15. Scale, Composition and Technique Effects.

A study indicates the trade agreement between the U.S. and Mexico will improve the environment through compositional effects as the U.S. has a comparative advantage in chemicals and other dirty goods. However, if foreign investment increases significantly in Mexico, the scale effects could dominate. A study for China shows that the direct effect trade liberalization increases pollution but this may be offset by the rise in income, which shifts the supply of pollution. A large-scale study measures country specific elasticity of pollution concentration with respect to an increase in openness. The results on p. 51 indicate that many high-income countries have a comparative advantage in emission intensive goods. These results are supported by the simple fact that 80% of the exports of dirty goods come from high-income countries.

Results on p. 52 indicate that while that a 1% increase in output increases pollution by .7%, a 1% increase income decreases pollution by 2.8-4% (results for India). Another result found on p. 53 is income gains through trade liberalization helps the environment while increase in income through capital accumulation hurts the environment.

16. Environmental policy as a substitution for trade policy.

When a country has a tariff to protect its domestic industry it will set its environmental policy optimally. But if the country has lowered its tariff to zero as part of a trade agreement, it may subsidize its domestic industry by setting environmental taxes below marginal damages. Strategic trade reasons may also lead a country to give its “champion” - a company such as Boeing - a competitive advantage by lower environmental standards will increase firm output. The increase in output will give it a strategic advantage over its foreign rival. Finally, a country may favor a particular group, capital, say and will protect the capital-intensive good accordingly. In fact, a country may not use environmental policy to accomplish its goods if it has other instruments at its disposal – tax policy, for example, or direct transfers. Also, the results are sensitive to market conduct and market structure.

17. Should trade policy be used to meet environmental policy? If environmental policy is optimal, trade policy should not be used. If environmental policy is too lax, the country will want to discourage exports of the dirty good by means of an export tax. But if a country has lax environmental policy and a comparative advantage in the clean good, it will gain through trade.

18. On balance there is little evidence of pollution haven hypothesis. There is also evidence that the income effects of trade have a large positive effect on the environment. Also, compositional effects move dirty goods production away from low-income countries.
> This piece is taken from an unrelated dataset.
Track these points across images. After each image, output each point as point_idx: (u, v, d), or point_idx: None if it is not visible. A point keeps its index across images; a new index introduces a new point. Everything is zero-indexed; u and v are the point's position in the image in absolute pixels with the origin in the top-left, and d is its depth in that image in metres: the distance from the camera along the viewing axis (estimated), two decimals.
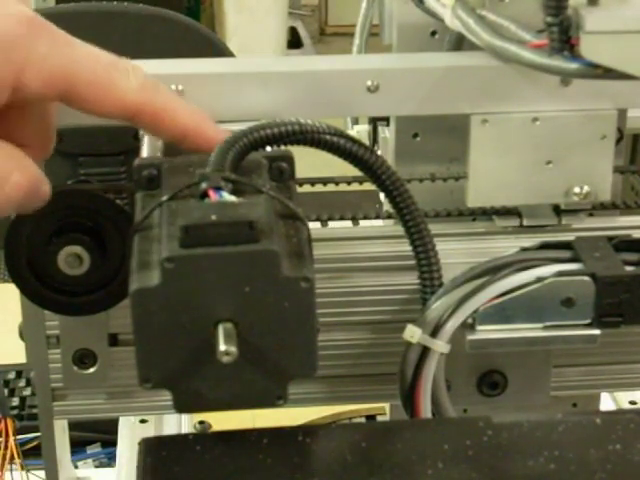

However, the studies deal with a subset of pollutants. There is very little work on how trade affects natural resources degradation. There is no work on how trade affects global pollution. The operating of trade has created problems on the Mexican side of the U.S. Mexican border and environmental groups in the U.S. and elsewhere have presented case studies of serious environmental degradation linked to the arguments that trade policy should be used to meet environmental objectives.

19. Intervening in foreign environmental policy. First best policy is a negotiated solution for a reform in the polluting country in exchange of a transfer from the developed country.

20. Conclusions:

a. Rising real income affect environmental policy in a positive way.

b. Environmental policy affects trade and location of industry.

c. No evidence that environmental policy has been used to substitute for tariff protection. Little reason for environmental policy to be included as part of trade agreements.

d. No reason to use trade policy to meet environmental ends. Imposition restrictions on developing countries will lower their income and their desire to improve environmental standards.

Bottom-line:

Is effect bad?

Income effect good

Composition effect – good on balance.

Effect of capital accumulation is mostly bad.

More work needed on the effects of trade on natural resources.